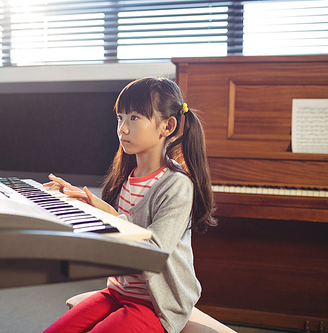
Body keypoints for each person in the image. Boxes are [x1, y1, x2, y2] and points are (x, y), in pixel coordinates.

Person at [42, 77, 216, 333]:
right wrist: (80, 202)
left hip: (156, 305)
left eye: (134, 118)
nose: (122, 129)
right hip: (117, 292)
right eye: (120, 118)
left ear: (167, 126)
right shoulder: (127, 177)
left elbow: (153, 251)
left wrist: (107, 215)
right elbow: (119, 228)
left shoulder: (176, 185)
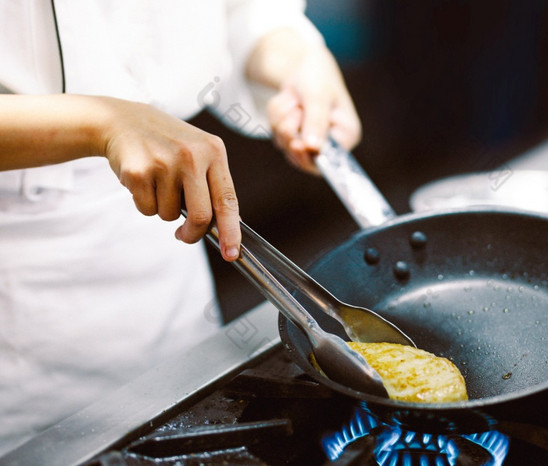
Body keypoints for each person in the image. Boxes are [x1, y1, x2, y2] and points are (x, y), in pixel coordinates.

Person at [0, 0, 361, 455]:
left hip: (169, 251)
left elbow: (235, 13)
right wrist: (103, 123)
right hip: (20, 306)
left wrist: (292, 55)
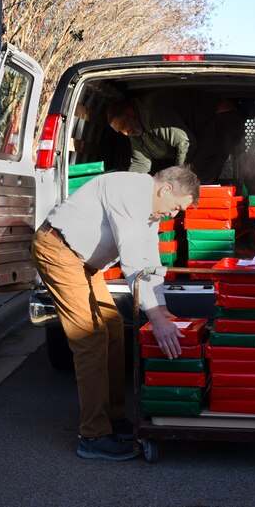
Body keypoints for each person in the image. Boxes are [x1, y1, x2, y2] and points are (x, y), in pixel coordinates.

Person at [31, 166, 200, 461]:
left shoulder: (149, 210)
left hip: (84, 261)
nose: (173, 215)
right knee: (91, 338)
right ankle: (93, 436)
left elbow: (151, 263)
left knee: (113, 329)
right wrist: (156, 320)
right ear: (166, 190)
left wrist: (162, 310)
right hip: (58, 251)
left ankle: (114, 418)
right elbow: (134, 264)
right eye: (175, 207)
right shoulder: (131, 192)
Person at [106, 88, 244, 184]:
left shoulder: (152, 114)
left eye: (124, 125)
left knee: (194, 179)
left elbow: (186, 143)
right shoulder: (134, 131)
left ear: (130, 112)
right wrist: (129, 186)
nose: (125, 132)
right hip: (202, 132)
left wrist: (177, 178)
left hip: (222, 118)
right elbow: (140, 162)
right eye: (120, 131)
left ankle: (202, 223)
::::
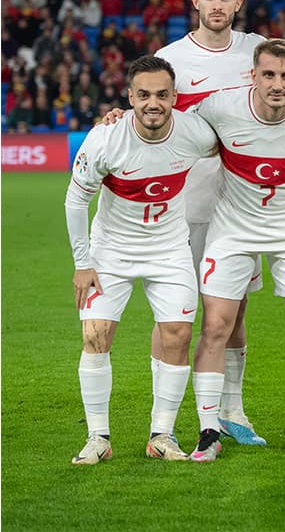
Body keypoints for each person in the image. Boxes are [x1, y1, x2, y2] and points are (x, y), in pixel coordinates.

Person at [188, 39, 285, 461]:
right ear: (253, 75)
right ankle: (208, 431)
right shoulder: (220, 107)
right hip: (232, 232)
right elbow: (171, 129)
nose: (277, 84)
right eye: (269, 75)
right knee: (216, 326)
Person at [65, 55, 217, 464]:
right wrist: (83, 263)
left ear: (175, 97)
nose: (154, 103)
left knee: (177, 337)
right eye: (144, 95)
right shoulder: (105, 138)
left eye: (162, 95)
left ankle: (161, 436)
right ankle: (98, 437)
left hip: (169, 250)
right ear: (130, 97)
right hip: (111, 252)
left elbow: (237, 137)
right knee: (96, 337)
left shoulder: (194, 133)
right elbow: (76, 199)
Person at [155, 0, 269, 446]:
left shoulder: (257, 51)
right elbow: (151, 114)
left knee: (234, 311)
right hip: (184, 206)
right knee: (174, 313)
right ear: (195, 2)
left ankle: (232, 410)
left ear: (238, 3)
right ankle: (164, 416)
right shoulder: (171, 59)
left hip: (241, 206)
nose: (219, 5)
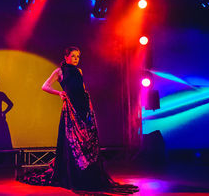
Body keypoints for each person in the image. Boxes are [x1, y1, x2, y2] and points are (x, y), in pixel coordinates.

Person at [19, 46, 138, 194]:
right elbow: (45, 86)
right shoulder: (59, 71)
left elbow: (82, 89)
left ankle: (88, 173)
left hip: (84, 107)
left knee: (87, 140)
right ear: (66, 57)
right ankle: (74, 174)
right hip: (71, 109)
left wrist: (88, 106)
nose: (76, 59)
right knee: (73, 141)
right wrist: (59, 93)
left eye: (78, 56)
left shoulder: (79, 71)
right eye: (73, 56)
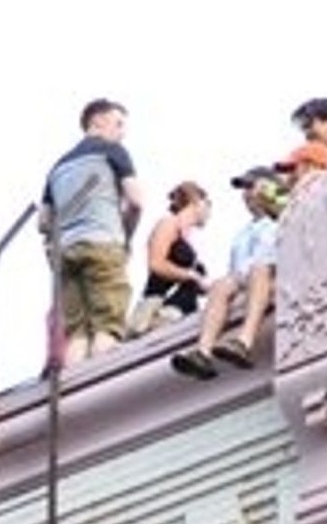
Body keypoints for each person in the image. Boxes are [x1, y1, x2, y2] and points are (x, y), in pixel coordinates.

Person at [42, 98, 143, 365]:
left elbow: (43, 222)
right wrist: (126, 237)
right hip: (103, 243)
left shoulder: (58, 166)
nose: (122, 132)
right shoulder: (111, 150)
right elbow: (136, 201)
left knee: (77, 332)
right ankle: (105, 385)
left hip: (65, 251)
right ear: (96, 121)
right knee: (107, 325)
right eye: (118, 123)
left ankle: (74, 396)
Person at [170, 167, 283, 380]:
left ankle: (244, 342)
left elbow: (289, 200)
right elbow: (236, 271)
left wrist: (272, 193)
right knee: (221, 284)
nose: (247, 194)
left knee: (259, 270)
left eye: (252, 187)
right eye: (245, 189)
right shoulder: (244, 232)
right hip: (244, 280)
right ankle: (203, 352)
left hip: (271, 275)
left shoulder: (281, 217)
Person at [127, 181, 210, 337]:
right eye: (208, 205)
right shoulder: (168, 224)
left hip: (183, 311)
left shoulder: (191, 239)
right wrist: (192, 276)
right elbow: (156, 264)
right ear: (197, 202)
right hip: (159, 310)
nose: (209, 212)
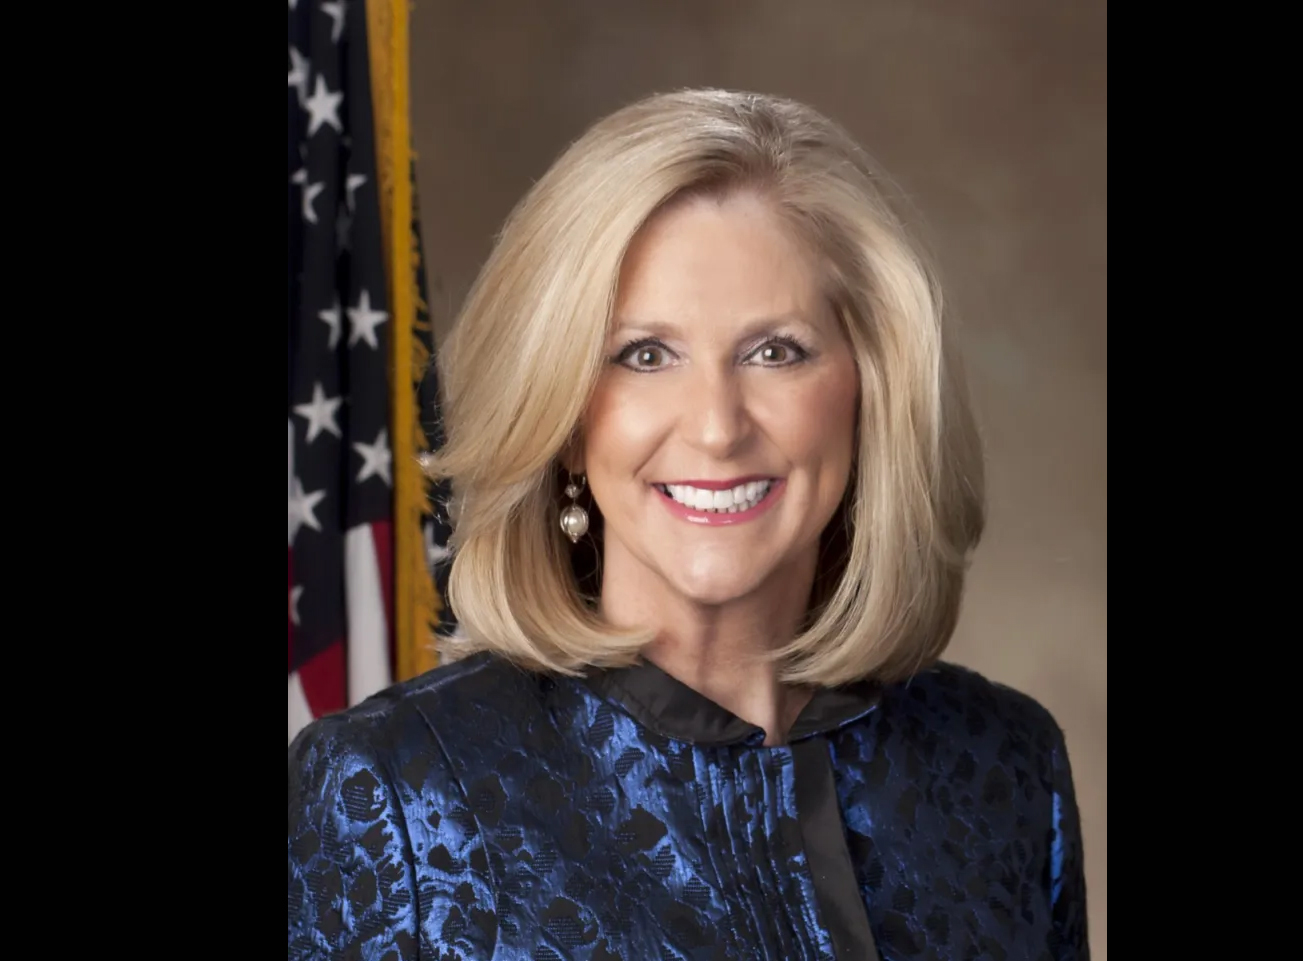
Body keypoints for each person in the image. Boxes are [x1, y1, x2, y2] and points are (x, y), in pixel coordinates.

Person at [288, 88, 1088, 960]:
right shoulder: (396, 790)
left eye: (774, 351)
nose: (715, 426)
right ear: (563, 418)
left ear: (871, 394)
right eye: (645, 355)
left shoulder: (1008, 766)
::::
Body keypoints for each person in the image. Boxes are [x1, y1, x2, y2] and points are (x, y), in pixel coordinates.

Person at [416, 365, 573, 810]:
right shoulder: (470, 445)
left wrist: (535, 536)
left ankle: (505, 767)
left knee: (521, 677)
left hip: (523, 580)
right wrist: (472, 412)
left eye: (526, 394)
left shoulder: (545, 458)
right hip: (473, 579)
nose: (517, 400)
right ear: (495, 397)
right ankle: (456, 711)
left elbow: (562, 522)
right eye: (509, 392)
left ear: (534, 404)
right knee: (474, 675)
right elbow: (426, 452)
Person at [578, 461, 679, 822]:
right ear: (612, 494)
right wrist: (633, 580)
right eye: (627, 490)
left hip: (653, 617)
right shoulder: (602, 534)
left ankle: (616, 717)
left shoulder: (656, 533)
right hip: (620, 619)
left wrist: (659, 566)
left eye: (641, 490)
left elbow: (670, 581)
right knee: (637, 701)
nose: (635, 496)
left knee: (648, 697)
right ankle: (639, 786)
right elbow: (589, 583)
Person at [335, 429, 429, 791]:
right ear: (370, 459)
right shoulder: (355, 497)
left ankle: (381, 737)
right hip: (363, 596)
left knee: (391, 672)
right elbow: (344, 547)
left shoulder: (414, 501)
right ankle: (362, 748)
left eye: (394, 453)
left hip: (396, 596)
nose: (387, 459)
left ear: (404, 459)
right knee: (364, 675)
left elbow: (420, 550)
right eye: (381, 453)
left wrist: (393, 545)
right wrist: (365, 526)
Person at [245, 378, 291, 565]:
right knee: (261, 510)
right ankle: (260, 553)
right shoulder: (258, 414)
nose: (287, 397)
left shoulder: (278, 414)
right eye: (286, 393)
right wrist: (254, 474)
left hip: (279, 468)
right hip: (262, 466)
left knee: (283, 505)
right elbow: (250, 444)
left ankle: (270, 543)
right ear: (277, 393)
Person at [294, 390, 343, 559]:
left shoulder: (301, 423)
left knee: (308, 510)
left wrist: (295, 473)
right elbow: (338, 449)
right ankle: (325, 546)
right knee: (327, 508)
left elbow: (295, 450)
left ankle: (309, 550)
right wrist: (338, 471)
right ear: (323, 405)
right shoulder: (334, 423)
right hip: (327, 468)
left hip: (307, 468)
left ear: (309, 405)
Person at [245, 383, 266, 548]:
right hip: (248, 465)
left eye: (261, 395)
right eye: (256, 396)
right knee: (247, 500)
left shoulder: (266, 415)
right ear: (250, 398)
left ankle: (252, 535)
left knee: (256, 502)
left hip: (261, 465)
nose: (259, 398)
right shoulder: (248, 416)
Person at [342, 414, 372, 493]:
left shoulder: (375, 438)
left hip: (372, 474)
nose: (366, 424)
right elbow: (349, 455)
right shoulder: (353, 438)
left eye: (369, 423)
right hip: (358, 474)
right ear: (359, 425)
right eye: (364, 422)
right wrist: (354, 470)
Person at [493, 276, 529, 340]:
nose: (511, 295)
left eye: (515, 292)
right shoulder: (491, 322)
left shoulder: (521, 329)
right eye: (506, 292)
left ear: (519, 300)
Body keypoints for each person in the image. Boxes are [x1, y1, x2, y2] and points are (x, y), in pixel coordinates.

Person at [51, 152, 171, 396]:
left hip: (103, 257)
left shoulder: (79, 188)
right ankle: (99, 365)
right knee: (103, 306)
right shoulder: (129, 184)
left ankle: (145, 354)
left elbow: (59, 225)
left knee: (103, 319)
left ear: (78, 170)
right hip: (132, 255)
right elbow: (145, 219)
::::
What the exercise asks
In the listing above, find the line containing "left hip: (65, 251)" and the line containing "left knee: (259, 270)", then quote both, plus every line between them, exactly as written.

Answer to the problem
left hip: (65, 251)
right ear: (96, 121)
right knee: (107, 325)
right eye: (118, 123)
left ankle: (74, 396)
Person at [170, 167, 283, 380]:
left ankle: (244, 342)
left elbow: (289, 200)
right elbow: (236, 271)
left wrist: (272, 193)
right knee: (221, 284)
nose: (247, 194)
left knee: (259, 270)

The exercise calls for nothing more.